Saved entries
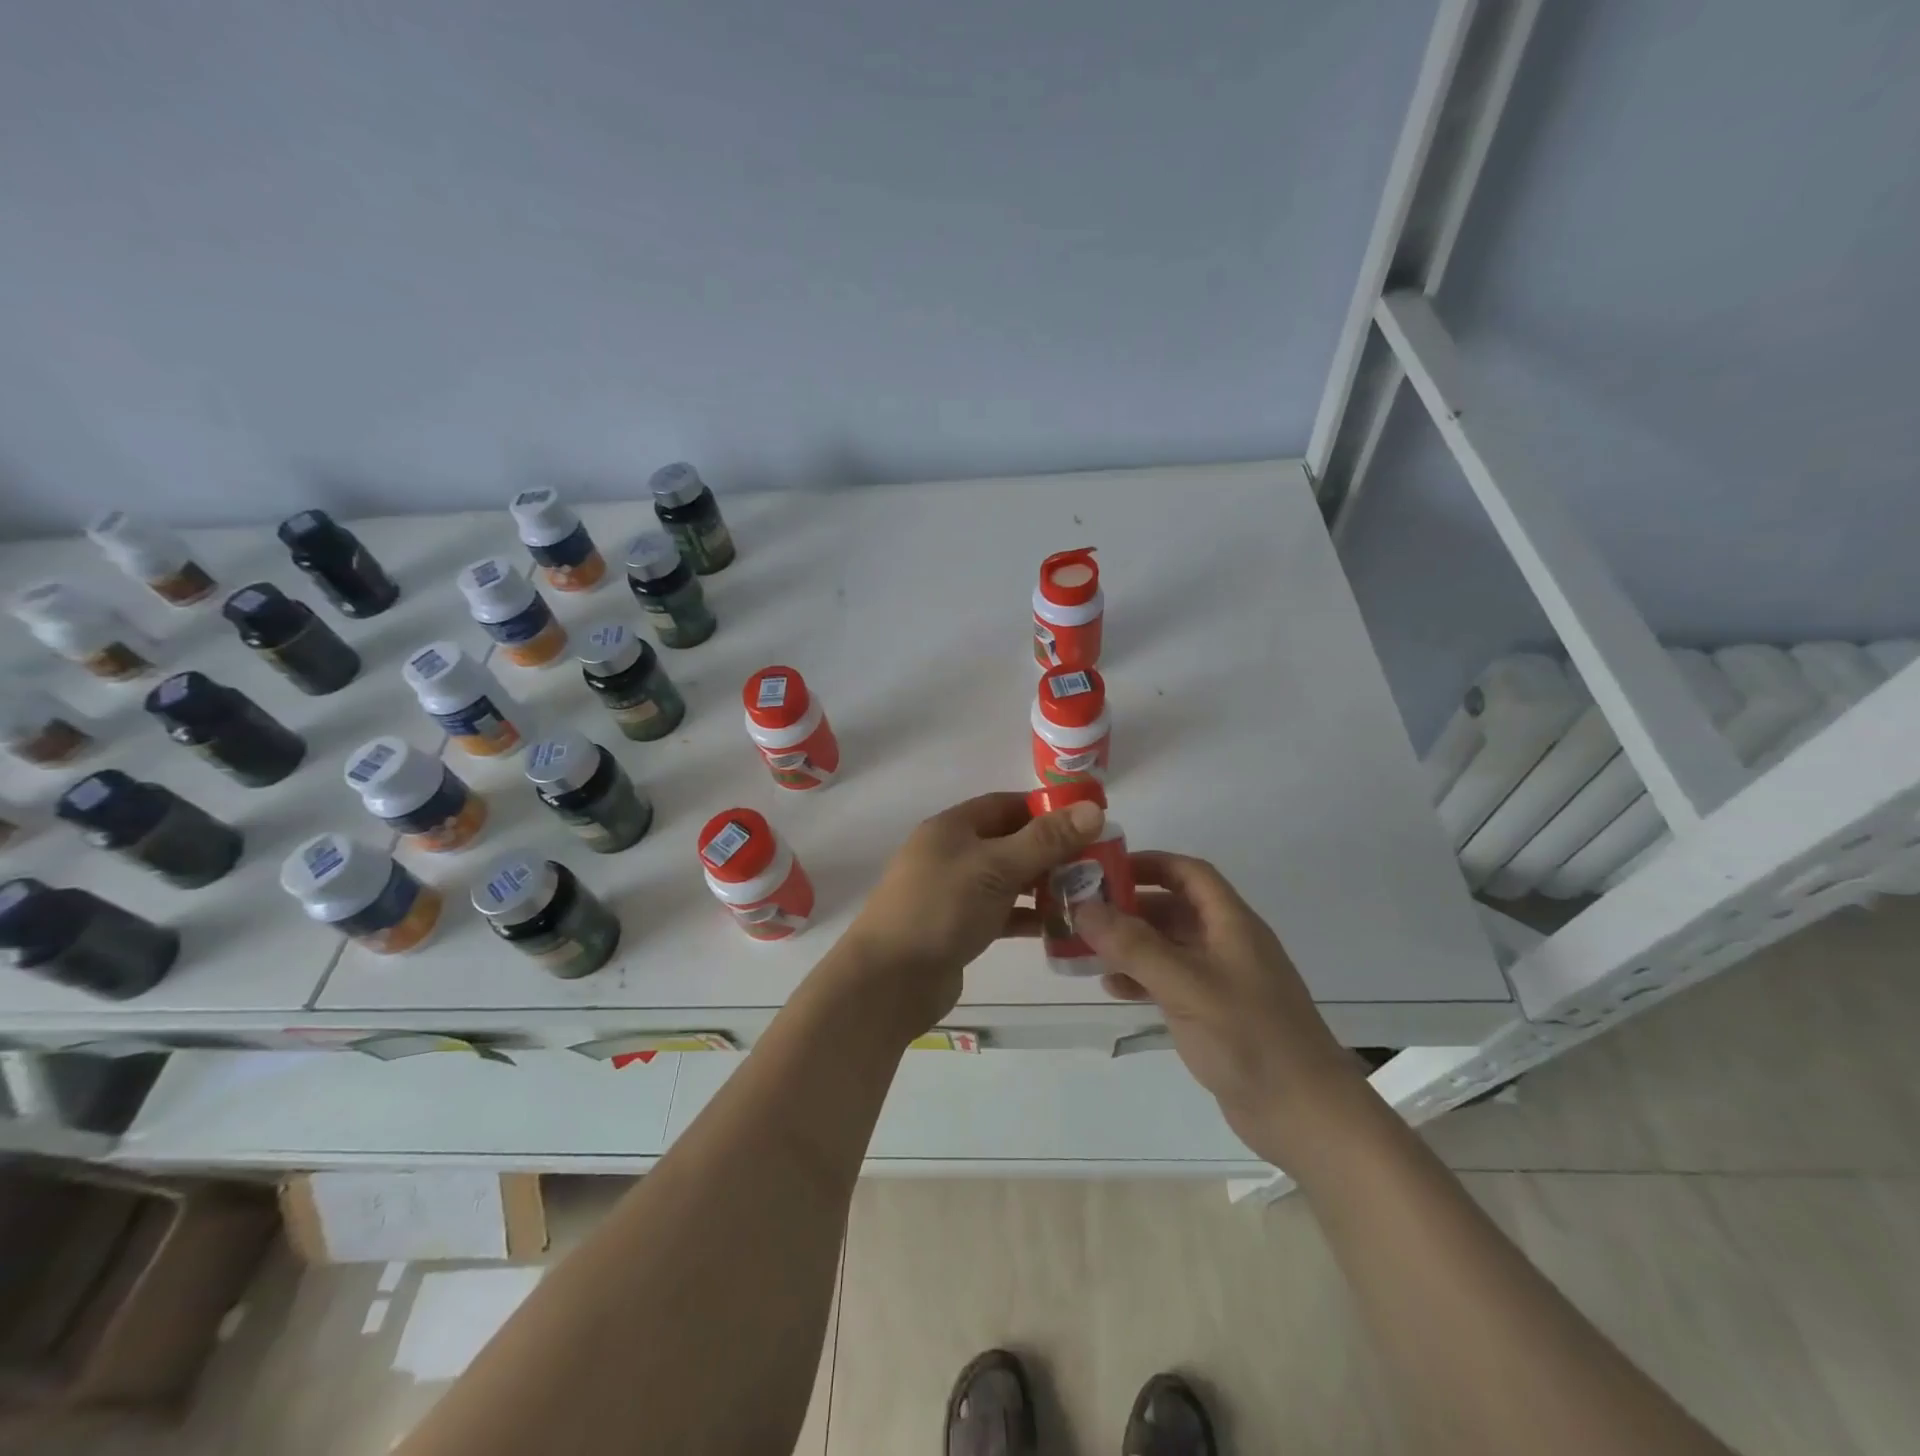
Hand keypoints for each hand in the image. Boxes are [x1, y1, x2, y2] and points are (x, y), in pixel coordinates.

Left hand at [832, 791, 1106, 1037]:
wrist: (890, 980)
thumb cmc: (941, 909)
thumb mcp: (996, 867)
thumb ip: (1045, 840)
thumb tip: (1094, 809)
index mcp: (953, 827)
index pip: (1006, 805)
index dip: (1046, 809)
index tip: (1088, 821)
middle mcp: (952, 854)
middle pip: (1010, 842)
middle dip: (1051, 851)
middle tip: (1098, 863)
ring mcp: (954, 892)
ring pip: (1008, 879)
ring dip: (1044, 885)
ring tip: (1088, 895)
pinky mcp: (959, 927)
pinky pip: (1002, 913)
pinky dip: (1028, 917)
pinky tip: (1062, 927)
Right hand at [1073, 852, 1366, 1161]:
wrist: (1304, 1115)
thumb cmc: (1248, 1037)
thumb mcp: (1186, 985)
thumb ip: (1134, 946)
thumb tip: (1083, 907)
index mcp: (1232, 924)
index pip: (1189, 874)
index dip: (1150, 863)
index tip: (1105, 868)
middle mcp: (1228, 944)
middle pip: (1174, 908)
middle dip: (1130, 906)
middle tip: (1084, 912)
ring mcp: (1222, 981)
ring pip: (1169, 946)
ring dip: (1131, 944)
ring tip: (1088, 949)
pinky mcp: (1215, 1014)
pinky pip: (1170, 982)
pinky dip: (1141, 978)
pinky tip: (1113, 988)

WHAT TO DO =>
Every line above goes into your copy exactly; no images go in.

RESULT FOR THIS TASK =>
Hand keypoints for each hand in the image. Boxes are [x1, y1, x2, y2] and points are (x, y), in pixel coordinates.

Left hand at [832, 791, 1106, 1037]:
wrist: (890, 980)
thumb cmc: (941, 909)
thumb mcp: (996, 867)
thumb ip: (1045, 840)
thumb tip: (1094, 809)
index mcp: (953, 827)
index pip: (1006, 805)
index dip: (1046, 809)
index tip: (1088, 821)
middle mcp: (952, 854)
middle pip: (1010, 842)
middle dip: (1051, 851)
middle tip: (1098, 863)
ring mcp: (954, 892)
ring pip: (1008, 879)
ring dip: (1044, 885)
ring tip: (1088, 895)
pinky mcp: (959, 927)
pinky pip: (1002, 913)
pinky dip: (1028, 917)
pinky tip: (1062, 927)
Right hand at [1073, 852, 1366, 1161]:
wrist: (1304, 1115)
thumb cmc: (1248, 1037)
thumb mcp: (1186, 985)
thumb ip: (1134, 946)
thumb tip: (1083, 907)
index mcp: (1232, 924)
index pip: (1189, 874)
index dip: (1150, 863)
index tip: (1105, 868)
middle mcp: (1228, 944)
middle pip: (1174, 908)
middle dip: (1130, 906)
middle tip: (1084, 912)
ring mcp: (1222, 981)
ring pip: (1169, 946)
ring dip: (1131, 944)
ring tip: (1088, 949)
pinky mcp: (1215, 1014)
pinky pip: (1170, 982)
pinky dip: (1141, 978)
pinky tip: (1113, 988)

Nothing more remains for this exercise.